▶ **Instructions**:
- 1) Using the CompC++ text, explain in one to three sentences why calling an outport in CompC++ need not add any communication overhead between components.
- 2) Pick up the CompC++ text where it stops and keep writing it.

** Text under study follows **

But how about efficiency? Does component-oriented programming incur any inter-component communication overhead? Not in CompC++. In fact, this is what distinguishes CompC++ from numerous other so-called component-oriented programming languages/approaches, such as ViusalBasic, C#, and Dephi. The CompC++ compiler will replace the function call to an outport with the function call to all inports that have been connected to the outport. For instance, the statement
out("hello, world!\n");
will be converted to:
p_print_string->in("hello, world!\n");
p_print_string is a pointer to a print_string component which has been initialized correctly by the CompC++ compiler. If the in() function of the print_string component was declared as an inline function, no extra communication overhead will be incurred.
Perhaps the most amazing feature of CompC++ is its support for component construction in a hierarchical way. A component that is implemented directly, as the above print_string and string_generator components, is called a primitive component. A component that is composed of smaller components is called a composite component. Below a composite component is created:
component hello_world
{
public:
string_generator g;
print_string s;
outport void out(const char*s);
hello_world ()
{
connect g.out, s.in;
connect g.out, out;
}
};
This composite component consists of two primitive components, g and s. It also has an outport out() which is connected to the outport out() of the primitive component g of type string_generator. Hence, the hello_world component behaves very much like a single string_generator component, in that it too provides a "hello world" string upon invocation. However, the "hello world" string will also be printed out by its own print_string component, s (which one comes first is implementation-dependent). The function below will then display the "hello world" string twice.
int main()
{
hello_world h;
print_string s;
connect h.out, s.in;
h.g.run();
return 0;
}
In many situations, we may need a variable number of components or outports (inport arrays may not be as much needed, as a single inport can act as an inport array). CompC++ provides somewhat awkward (albeit effective) syntax for defining these arrays. The following program is an example.
#include <stdio.h>
component A
{
public:
inport void in();
outport void out(int i);
int id;
};
void A::in()

** End of Text under study **
** Record extracts follows **

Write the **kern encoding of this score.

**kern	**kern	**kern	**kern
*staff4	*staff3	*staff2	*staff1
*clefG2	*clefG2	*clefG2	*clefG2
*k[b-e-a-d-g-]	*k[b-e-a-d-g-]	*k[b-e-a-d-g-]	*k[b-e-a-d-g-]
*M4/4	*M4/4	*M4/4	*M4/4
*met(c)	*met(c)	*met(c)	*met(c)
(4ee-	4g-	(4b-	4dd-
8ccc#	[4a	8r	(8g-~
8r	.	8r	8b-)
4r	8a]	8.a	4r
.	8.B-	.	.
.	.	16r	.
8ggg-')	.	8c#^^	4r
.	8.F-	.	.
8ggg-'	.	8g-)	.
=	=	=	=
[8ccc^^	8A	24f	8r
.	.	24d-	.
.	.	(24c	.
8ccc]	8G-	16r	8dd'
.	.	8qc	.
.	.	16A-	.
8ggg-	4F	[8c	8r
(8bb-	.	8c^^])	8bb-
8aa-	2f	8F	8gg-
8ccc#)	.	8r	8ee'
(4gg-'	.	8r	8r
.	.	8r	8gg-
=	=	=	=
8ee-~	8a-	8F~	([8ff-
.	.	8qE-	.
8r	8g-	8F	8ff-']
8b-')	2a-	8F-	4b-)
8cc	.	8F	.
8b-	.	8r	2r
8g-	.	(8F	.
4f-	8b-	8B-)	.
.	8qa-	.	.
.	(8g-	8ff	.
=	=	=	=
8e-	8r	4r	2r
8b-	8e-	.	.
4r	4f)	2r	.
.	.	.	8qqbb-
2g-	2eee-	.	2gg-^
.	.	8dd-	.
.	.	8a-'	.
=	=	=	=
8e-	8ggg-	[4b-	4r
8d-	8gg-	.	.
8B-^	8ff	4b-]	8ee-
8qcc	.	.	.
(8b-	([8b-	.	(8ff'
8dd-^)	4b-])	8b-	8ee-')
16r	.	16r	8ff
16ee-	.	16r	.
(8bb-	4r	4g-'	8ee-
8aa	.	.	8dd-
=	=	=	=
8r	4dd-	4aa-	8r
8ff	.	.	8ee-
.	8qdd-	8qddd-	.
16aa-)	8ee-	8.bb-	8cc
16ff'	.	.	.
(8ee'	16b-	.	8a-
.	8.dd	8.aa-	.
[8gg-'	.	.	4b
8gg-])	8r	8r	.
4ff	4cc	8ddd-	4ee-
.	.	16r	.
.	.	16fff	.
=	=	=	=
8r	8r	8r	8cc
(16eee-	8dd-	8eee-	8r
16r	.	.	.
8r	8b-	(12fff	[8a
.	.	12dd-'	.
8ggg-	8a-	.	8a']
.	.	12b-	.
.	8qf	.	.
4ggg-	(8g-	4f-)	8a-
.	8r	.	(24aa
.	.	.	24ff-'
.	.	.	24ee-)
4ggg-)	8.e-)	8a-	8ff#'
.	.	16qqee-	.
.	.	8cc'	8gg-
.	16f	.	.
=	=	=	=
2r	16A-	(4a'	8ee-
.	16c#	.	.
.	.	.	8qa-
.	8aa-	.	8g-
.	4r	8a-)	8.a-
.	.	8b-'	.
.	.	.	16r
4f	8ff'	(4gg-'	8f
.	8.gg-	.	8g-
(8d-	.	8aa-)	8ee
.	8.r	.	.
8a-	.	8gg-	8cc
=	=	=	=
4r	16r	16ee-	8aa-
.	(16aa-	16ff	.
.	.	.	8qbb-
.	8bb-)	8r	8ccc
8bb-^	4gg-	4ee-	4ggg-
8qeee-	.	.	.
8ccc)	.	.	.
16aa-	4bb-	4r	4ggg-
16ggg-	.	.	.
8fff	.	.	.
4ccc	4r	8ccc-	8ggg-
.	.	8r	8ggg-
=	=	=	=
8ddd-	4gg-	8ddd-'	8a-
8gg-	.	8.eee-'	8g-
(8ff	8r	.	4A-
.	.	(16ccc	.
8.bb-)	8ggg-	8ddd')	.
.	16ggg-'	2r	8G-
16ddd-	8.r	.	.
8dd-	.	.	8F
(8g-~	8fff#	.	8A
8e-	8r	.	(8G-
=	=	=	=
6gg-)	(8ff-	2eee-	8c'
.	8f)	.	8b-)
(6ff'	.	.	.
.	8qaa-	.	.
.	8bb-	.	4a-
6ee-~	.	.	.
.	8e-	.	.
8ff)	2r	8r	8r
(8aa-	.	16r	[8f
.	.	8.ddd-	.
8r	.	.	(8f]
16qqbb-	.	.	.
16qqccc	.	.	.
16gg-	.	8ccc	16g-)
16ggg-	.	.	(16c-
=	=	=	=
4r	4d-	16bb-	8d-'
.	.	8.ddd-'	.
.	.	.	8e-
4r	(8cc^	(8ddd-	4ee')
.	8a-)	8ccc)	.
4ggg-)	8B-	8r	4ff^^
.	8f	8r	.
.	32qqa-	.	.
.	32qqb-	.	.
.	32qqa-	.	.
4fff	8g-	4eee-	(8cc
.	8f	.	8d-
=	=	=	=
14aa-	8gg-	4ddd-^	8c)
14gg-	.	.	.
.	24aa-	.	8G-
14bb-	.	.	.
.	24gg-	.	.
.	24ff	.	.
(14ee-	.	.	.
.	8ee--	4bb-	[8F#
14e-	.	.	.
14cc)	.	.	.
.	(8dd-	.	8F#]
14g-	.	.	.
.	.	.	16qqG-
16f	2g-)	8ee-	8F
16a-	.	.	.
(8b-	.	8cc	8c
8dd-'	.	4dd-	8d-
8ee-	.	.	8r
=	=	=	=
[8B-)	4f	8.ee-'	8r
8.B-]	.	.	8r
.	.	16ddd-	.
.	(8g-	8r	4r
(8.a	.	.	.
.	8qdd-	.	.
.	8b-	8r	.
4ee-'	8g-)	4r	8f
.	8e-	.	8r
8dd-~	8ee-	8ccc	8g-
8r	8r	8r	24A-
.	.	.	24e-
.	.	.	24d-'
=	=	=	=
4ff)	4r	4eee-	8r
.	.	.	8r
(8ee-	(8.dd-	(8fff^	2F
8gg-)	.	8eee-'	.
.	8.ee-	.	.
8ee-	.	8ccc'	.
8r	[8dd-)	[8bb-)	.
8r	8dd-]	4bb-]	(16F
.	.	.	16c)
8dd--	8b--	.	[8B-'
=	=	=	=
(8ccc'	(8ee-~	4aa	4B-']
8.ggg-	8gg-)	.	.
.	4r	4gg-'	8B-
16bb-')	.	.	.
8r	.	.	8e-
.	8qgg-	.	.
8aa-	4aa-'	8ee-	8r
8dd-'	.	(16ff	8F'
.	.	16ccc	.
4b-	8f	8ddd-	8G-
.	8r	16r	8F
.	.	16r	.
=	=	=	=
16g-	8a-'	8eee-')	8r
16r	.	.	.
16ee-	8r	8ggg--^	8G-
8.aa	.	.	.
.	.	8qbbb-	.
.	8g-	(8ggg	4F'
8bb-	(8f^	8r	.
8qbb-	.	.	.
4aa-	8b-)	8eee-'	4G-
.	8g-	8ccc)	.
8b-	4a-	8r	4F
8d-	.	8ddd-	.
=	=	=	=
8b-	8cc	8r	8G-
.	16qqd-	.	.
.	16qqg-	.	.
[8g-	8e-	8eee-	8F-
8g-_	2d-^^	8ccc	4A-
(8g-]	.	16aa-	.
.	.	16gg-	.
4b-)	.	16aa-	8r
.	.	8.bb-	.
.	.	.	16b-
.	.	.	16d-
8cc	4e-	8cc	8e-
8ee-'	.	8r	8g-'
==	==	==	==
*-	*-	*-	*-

** End of Record extracts **

▶ **Your responses**:
- 1) The CompC++ compiler replaces each call to an outport with direct calls to every inport connected to it. For example, `out("hello, world!\n")` becomes `p_print_string->in("hello, world!\n")`, where the pointer has already been initialized by the compiler. If the receiving component's in() function is declared inline, no extra communication overhead results.

- 2)
{
out(id);
}
Component A is an absolutely normal component, which, upon the invocation of the inport in(), will output its id via the outport out().
component B
{
public:
void run();
outport[] void out();
inport void print(int i);
void config(int _n);
private:
int n ;
};
void B::config(int _n)
{
n=_n;
out.SetSize(n);
}
void B::print(int i)
{
printf("%d\n",i);
}
void B::run()
{
for(int i=0;i<n;i++)
out[i]();
}
Component B contains an outport array out[](), so out[i]() for
any integer i would appear as a regular outport. To correctly use
an outport, a special member function named SetSize() must be called
which sets the size of the array. This component also defines an inport
print() which would print out any integer it receives, and a normal function
run() that invokes every outport in the outport array one by one.
int main()
{
A[] a;
B b;
int n=10;
a.SetSize(n);
b.config(n);
for(int i=0;i<n;i++)
{
a[i].id=i;
connect a[i].out,b.print;
connect b.out[i],a[i].in;
}
b.run();
return 0;
}
In the main() function, an array of component A is initialized followed by a single instance of the component B. Similar to an outport array, a component array must also be initialized by the special function SetSize(). The rest of the function is easy to understand, if we remember that each element of an outport array or a component array can always be accessed individually by providing an appropriate index.
So how do you think of CompC++? Isn't it interesting? The CompC++ compiler is now released with SENSE, a wireless sensor network simulator. After downloading SENSE and compiling it, you can find the CompC++ compiler under the directory bin.